Description of the task: Among the records that follow, find the line with "ring pip: (49, 95)" and the line with "thumb tip: (76, 169)". Set down those lines and all lines between them exactly, without adding anything.

Bounding box coordinate data
- Opening Delimiter -

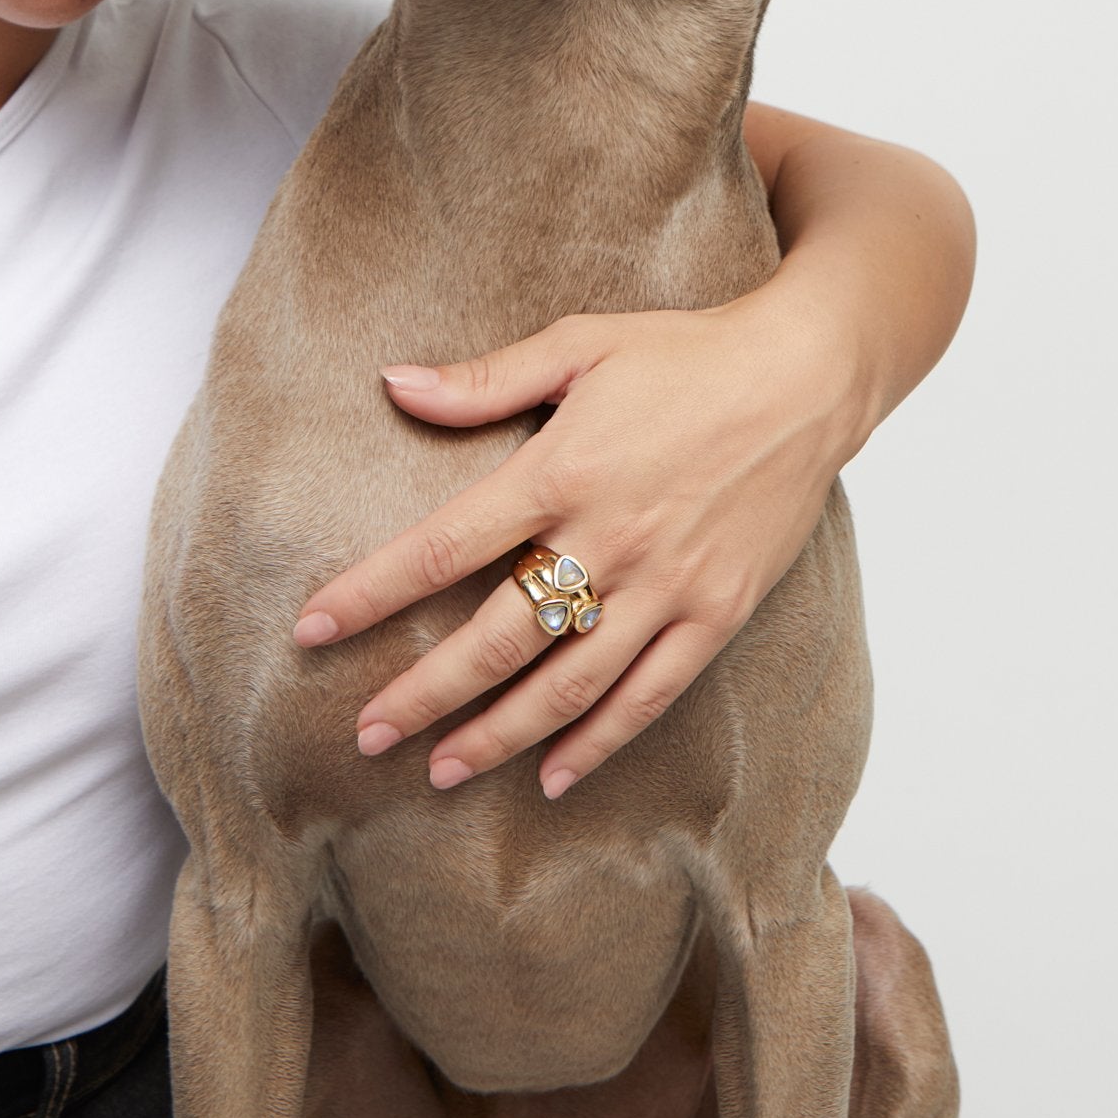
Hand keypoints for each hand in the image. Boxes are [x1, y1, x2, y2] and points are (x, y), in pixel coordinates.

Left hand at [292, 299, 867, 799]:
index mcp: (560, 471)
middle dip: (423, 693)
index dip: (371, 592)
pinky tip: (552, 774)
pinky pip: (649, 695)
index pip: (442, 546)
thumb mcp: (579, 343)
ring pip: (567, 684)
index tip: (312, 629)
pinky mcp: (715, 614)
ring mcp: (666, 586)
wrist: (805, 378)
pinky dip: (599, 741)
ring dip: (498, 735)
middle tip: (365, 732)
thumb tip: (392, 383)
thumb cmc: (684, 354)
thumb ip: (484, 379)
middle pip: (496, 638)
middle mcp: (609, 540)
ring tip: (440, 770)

- Closing Delimiter -
- Opening Delimiter -

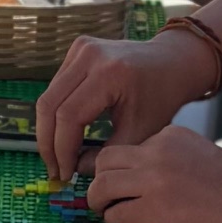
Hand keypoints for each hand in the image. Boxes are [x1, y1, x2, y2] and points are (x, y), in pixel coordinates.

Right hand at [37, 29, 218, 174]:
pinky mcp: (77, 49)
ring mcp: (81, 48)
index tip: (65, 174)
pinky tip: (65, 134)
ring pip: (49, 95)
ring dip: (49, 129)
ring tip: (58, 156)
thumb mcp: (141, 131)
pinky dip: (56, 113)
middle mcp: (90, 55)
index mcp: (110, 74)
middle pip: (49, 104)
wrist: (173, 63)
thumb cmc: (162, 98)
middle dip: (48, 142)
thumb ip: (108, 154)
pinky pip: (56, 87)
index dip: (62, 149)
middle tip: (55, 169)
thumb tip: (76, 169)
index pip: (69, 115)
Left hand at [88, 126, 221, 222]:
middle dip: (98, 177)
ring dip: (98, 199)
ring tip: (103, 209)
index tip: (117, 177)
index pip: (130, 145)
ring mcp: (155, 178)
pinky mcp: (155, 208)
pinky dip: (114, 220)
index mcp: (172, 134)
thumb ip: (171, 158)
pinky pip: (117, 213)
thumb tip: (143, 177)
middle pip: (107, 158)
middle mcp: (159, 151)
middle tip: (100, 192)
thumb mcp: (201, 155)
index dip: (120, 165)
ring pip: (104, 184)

- Closing Delimiter -
- Opening Delimiter -

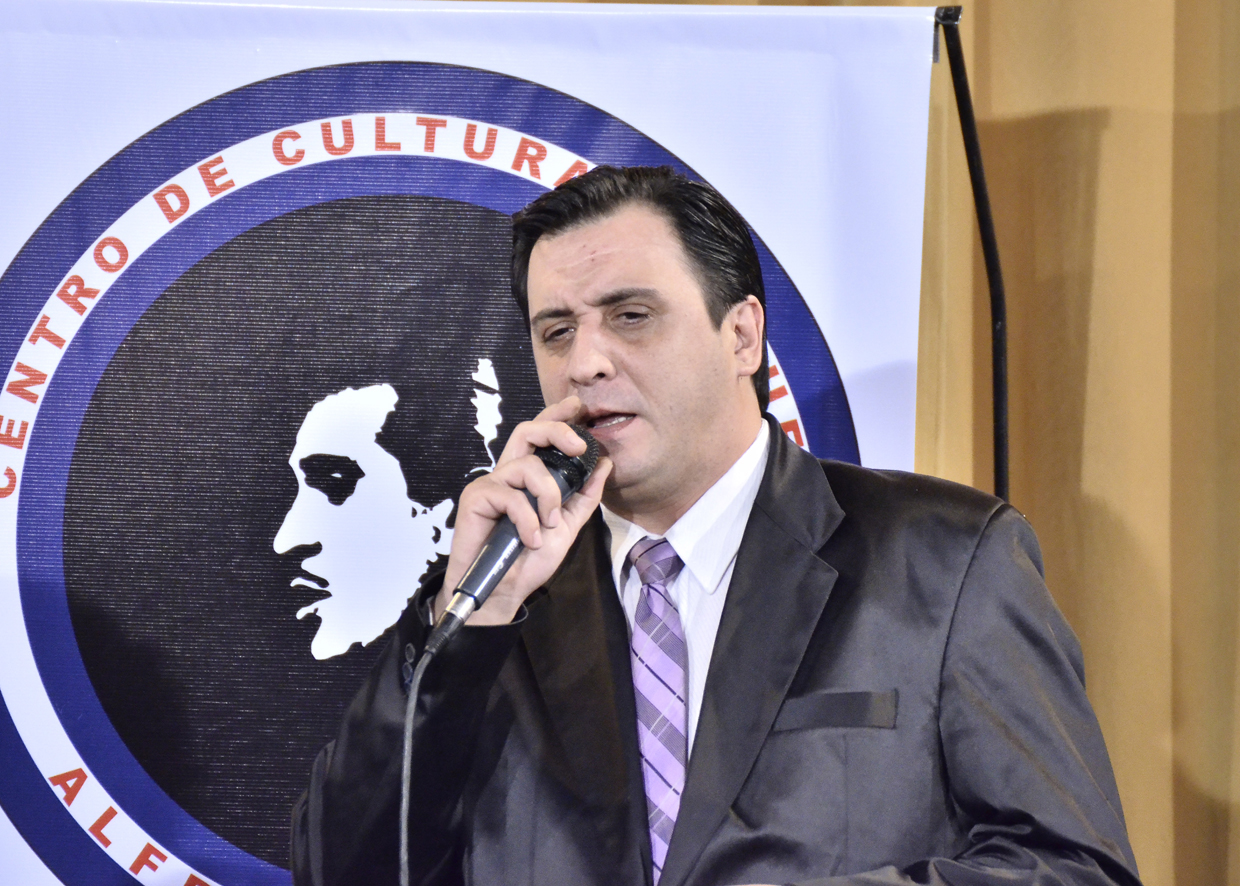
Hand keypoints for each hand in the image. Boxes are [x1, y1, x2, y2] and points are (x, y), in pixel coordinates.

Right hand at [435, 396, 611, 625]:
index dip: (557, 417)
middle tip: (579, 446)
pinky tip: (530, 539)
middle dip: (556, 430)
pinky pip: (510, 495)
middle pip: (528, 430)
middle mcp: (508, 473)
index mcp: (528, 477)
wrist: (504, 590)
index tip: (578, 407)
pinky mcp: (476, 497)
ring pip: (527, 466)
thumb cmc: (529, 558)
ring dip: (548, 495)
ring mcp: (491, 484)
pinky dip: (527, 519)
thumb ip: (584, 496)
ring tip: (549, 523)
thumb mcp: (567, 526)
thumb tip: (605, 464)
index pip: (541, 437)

- Closing Delimiter -

Task solution:
ring pip: (49, 95)
ring dip: (49, 129)
ring tip: (58, 156)
thumb mcp: (141, 131)
pinky dip: (56, 113)
middle mcp: (90, 55)
index mcp: (110, 74)
middle pip: (49, 104)
wrist: (173, 63)
thumb cmc: (162, 98)
middle dip: (48, 142)
thumb ip: (108, 154)
pinky pip: (56, 87)
index dip: (62, 149)
middle tip: (55, 169)
thumb tip: (76, 169)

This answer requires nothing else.